Top Review by SloppyJoe
YUMMM!! I don't remember how I came across this recipe but I am SO glad I did! Made as directed, including using the cast iron skillet, but didn't have any hamburger buns so I toasted some bread. I learned a little trick from Zaar Chef Evelyn/Athens about browning ground meat and it's the only way I do it now. When you think it's brown enough, cook another 5 minutes. When you think that's done, brown another 1-2 minutes. It gets the meat so carmelized and tastey, just like the crispy edges of a real diner burger. The combination of carmelized meat and the sauce was excellent topped with mustard and pickle.

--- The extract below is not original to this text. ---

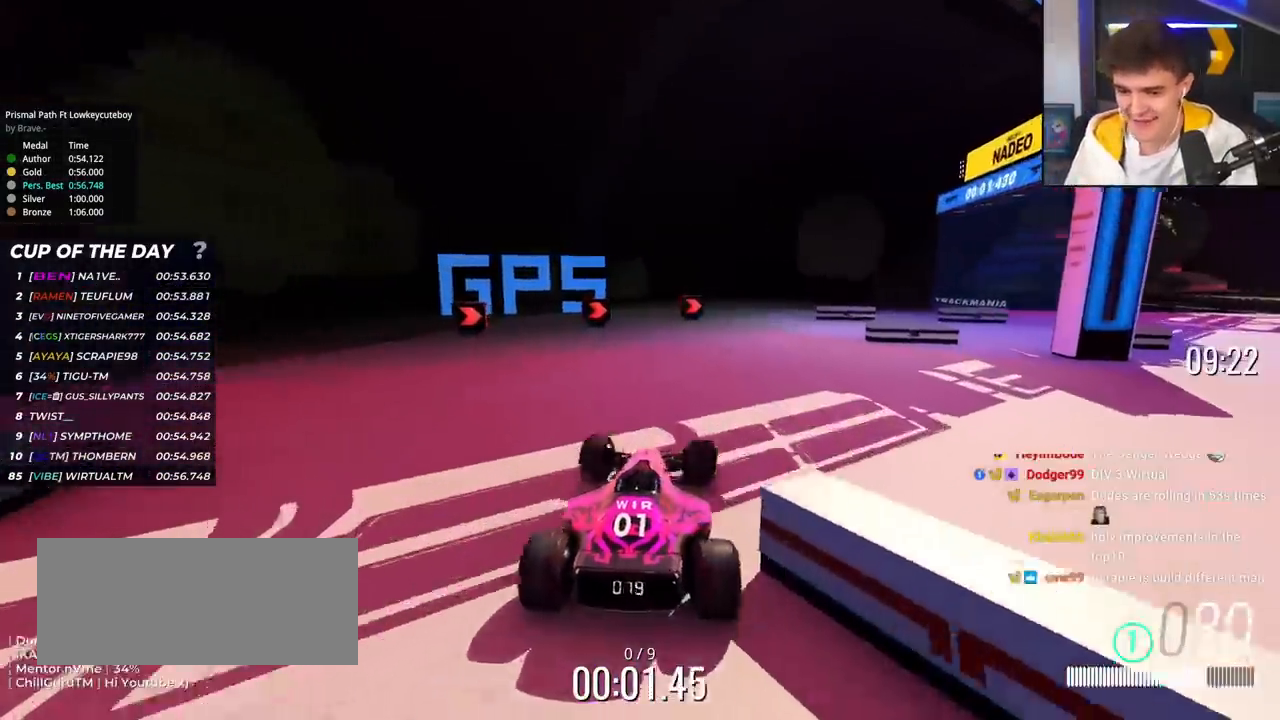
{"keys": ["right", "up"], "events": [[134, "right", "down"], [284, "right", "up"], [367, "right", "down"]]}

Can't wait to get some hamburger buns and do it again!!
- 1 lb of real good ground chuck or 1 lb ground beef round or 1 lb ground sirloin
- 1 tablespoon fat like lard (if meat is round or sirloin) or 1 tablespoon Crisco (if meat is round or sirloin)
- 2 teaspoons salt, just enough to lightly cover bottom of your skillet
- 1 onion, chopped fine
- 1 tablespoon prepared yellow mustard
- 1 tablespoon vinegar
- 1 tablespoon sugar
- water, to cover
- salt and pepper, to taste
Directions See How It's Made
- Get out a cast iron skillet-they are the best for loosemeats-or other kind if you have no iron skillet.
- Melt fat over medium heat and lightly salt bottom of skillet.
- Break ground beef up in skillet and start crumbling it with the back of a wooden spoon-this is very important-the meat must end up being cooked up into small crumbles.
- Add chopped onion while browning meat.
- Keep working with the back of spoon to break up meat.
- When meat is browned, drain off any fat and return meat to skillet.
- Add mustard, vinegar, sugar, and just enough water to barely cover meat in the pan.
- Cook, at a simmer, till water is all cooked out-between 15-20 minutes.
- Adjust salt and pepper to taste.
- Heat your hamburger buns-they're traditionally steamed for loosemeats-I like mine toasted lightly-do it the way you like it.
- When buns are warm, put yellow mustard on them and add some dill pickle slices-I put on lots!
- *If you start changing this recipe and using things like olive oil for the fat and Dijon or honey mustard for the yellow mustard, you will not get the traditional yummy taste of a loosemeat sandwich.
- Likewise, don't add any liquid smoke or Worcestershire sauce.
- Make them just like this the first time so you can sample the simplicity of this famous Midwestern treat.
- If you want to start making changes after that by all means do so but I'd like you to taste the original recipe at least once.
- Serve with homemade potato salad and chips or with my Easy Cheesy Potato recipe.